Erdoğan Müslüman Kardeşler eksenli dış politika izliyor, HAMAS’ı sahipleniyor ama kardeşlik de bir yere kadar. Resmi verilere göre, Türkiye/İsrail ikili ticaret hacmi 2022’de 9 milyar dolar dolayında. İsrail’in en çok ticaret yaptığı ülkeler listesinde Türkiye ilk 10’da yer alıyor. Türkiye’nin İsrail’e ihracatında başı çelik çekiyor. İsrail, ithal ettiği çeliğin yüzde 65’ini Türkiye’den alıyor. Yani İsrail’in en önemli çelik tedarikçisi Türkiye. Bu demek oluyor ki, Gazze’ye düşen bombaların çeliği Türkiye’den gidiyor.

Irak Kürdistanı’nda çıkarılan petrolün Türkiye üzerinden İsrail’e gittiği sır değil. Azeri petrolünün Türkiye aracılığıyla İsrail’e gittiği de sır değil. “Erdoğan’ın ‘Hamas terör örgütü değildir’ dediği günlerde Seaviolet gemisi Ceyhan limanından aldığı 1 milyon varil ham petrolü İsrail’in Eilat limanına boşaltıyordu.” Bu ticarete Erdoğan’ın oğlu Burak’ın gemi(cik)leri de aracılık ediyor mu? Geçmişte buna ilişkin soru önergeleri TBMM’de yanıt bulamadı.

Netice-i kelam, AKP Türkiye’si ile İsrail arasındaki ticaret böyle ballı kaymaklı olunca, Erdoğan’ın niçin en üst perdeden İsrail karşıtı söylem tutturduğu çok daha iyi anlaşılıyor.  Kendi itiraflarıdır. Bir dönem AKP Sözcüsü Hüseyin Çelik, Erdoğan’ın İsrail karşıtı söylemini “milletin gazını almak” olarak nitelendirmiş, “Erdoğan’ın bu çıkışları olmasa Türkiye’de antisemitizm daha çok artar” deyivermişti. (Milliyet, 14 Haziran 2010)

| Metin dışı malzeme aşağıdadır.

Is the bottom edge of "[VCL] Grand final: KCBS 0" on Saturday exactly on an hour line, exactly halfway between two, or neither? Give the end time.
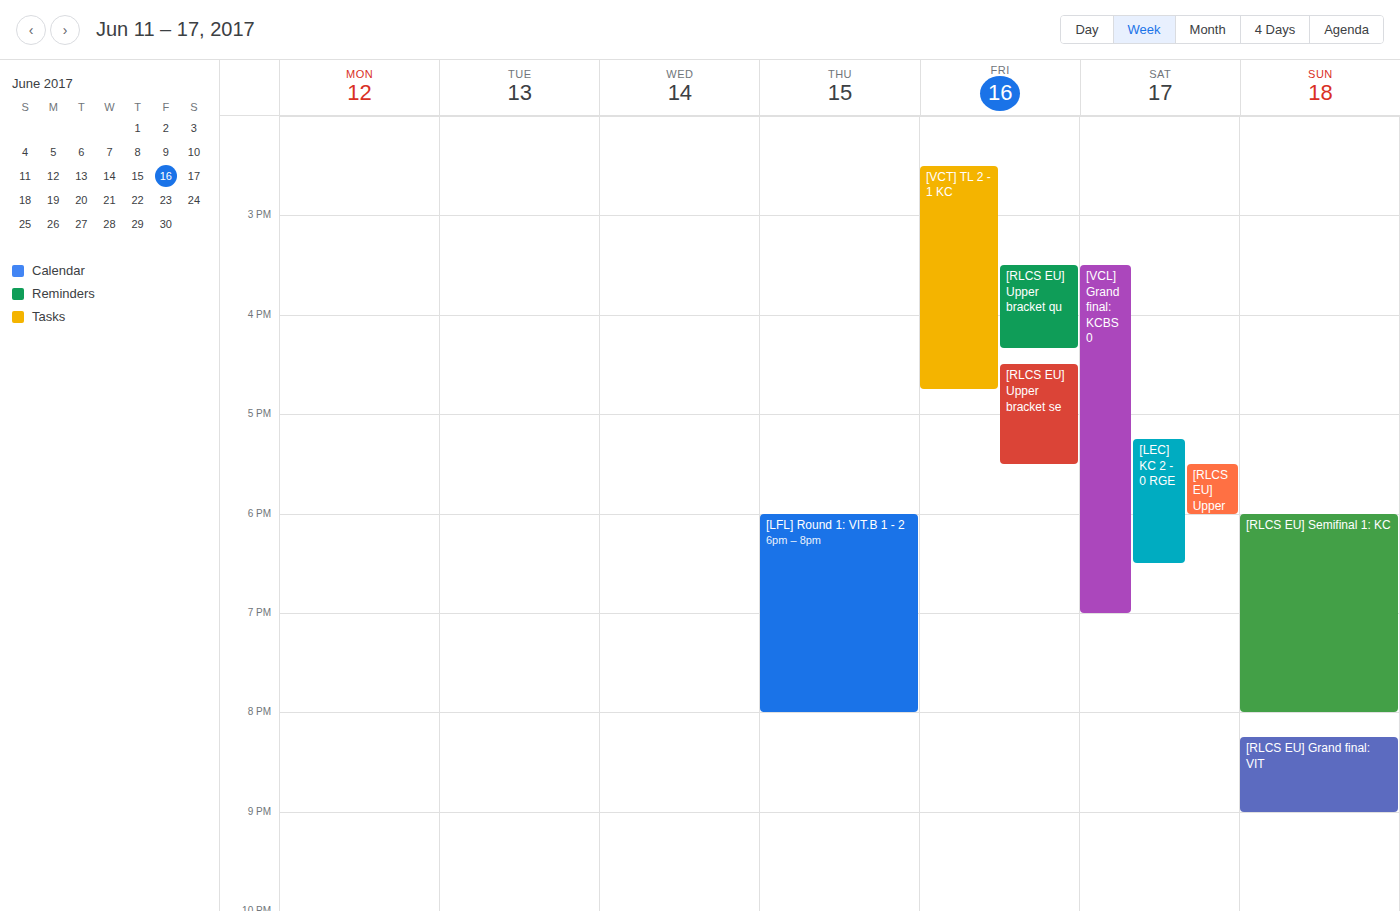
7:00 PM -- exactly on the 7 PM line.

Sözün özü, Filistin’de yaşanan insanlık trajedisi, İsrail bombalarıyla parçalanan çocuk bedenleri, Erdoğan için iç politikada seçmenlerine yönelik propaganda ve ajitasyon için istismar edeceği, sıradan bir mağduriyet olmaktan öte bir değer taşımıyor. Arap ve AKP sermayedarları İsrail’le ticarette kasalarını doldururken olan Filistin halkına oluyor. Bu iğrenç ticareti ikiyüzlülüğü alkışlama görevi de Erdoğan’ın alnı secdeli secdesiz seçmenlerine düşüyor.